D’autres personnes semblent parfaitement contentes de la situation et tirent profit de la division de la société en classes et régions séparées par les murs.

L’attitude pragmatique et méfiante d’Erwin Smith, commandant du bataillon d’exploration, devient alors celle que le public adopte face aux différentes factions qui se dévoilent au fil des épisodes.

L’intrigue est vraiment dense et l’univers décrit offre un intérêt grandissant à mesure que l’on découvre tous les personnages secondaires nous permettant de l’explorer à différents niveaux.

Qui sont les humains ?

Autre question récurrente dans Shingeki no Kyojin, on peut se demander qui sont vraiment ces humains. Différents flashbacks nous indiquent que Mikasa est à moitié asiatique, composante ethnique extrêmement recherchée car les asiatiques ont été décimés de la surface de la terre. Il semble que ce soit également le cas d’autres peuples.

En conséquence, ces minorités semblent pourchassées pour le plaisir de riches pervers. On peut se demander dans quelle mesure les hommes ont un comportement « humain » envers leur semblable.

Il en est de même avec les habitants de la ville souterraine. Elle croit sous le monde à la surface de la terre et se compose d’humains trop pauvres ou trop malchanceux pour vivre à l’air libre sous le soleil.

Là encore, on s’interroge sur les comportements des riches propriétaires percevant taxes et impôts sur le dos des personnes qui vivent et meurent sous terre.

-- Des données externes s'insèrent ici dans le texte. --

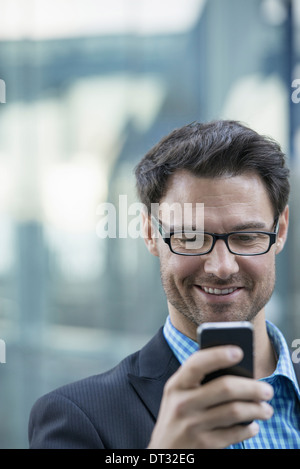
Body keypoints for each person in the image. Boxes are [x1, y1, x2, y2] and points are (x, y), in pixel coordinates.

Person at [28, 120, 300, 449]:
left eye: (246, 237)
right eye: (190, 237)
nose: (222, 267)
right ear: (149, 233)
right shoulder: (76, 418)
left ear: (280, 230)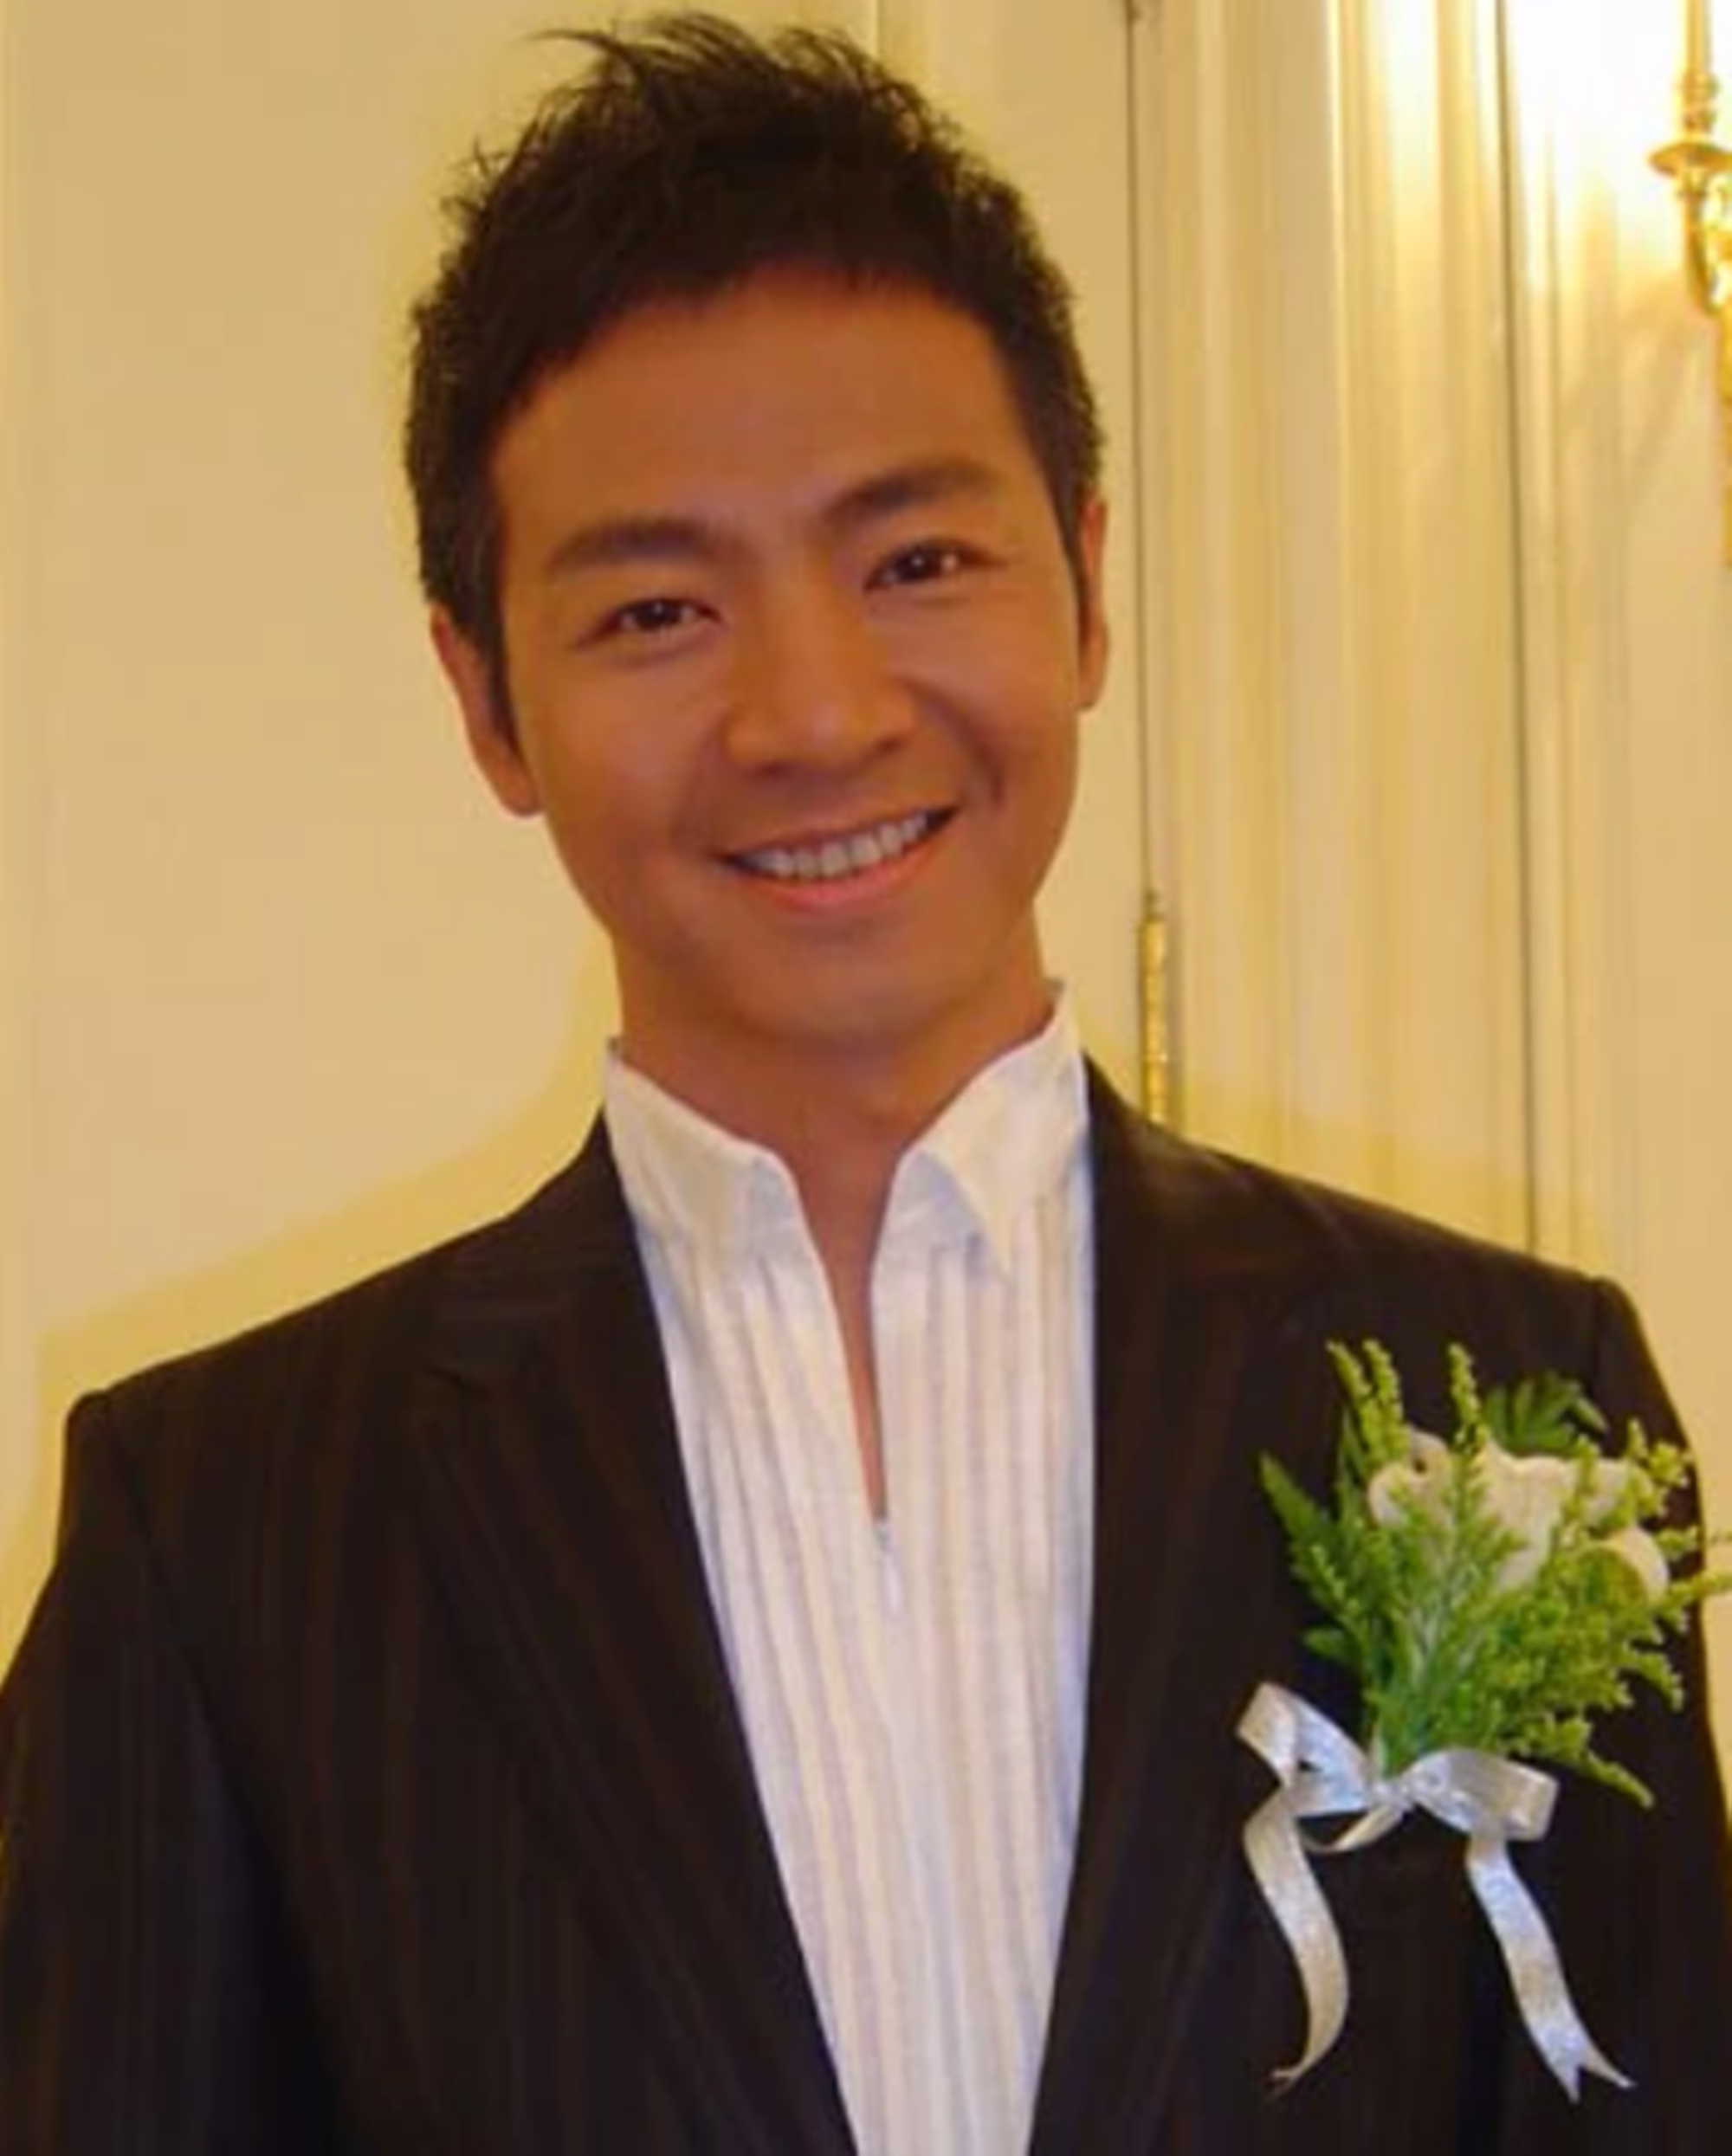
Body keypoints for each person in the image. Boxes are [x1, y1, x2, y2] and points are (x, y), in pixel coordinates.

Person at [1, 15, 1728, 2153]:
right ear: (487, 702)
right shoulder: (228, 1525)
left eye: (915, 563)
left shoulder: (1519, 1412)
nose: (814, 715)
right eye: (656, 610)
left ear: (1085, 584)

Bien sûr, la question de l’humanité concerne principalement le héros qui a juré de venger ses parents en tuant tous les titans mais qui découvre qu’il peut se transformer en l’une de ces créatures.

Est-il humain ? Est-il un monstre que l’on doit abattre ? La question devient d’autant plus importante que l’on découvre qu’il est loin d’être le seul à pouvoir se métamorphoser en géant. Les limites entre monstre et humain sont bien plus floues qu’on pouvait le penser en début de série et à mesure que l’intrigue progresse d’autres questions s’élèvent.

Rassurez-vous, L’attaque des Titans n’est pas d’un nouveau Lost où vous êtes baladé d’énigmes en énigmes sans vraie réponse. D’autre part, il ne devrait pas y avoir d’effet One Piece avec des volumes de manga qui n’en finissent plus de s’accumuler dans votre bibliothèque et grever le compte en banque.

En 2013, l’auteur Hajime Isayama déclarait vouloir finir son récit en vingt volumes. Il y a actuellement 16 volumes publiés et l’on semble en bonne voie pour lever le mystère sur beaucoup de points.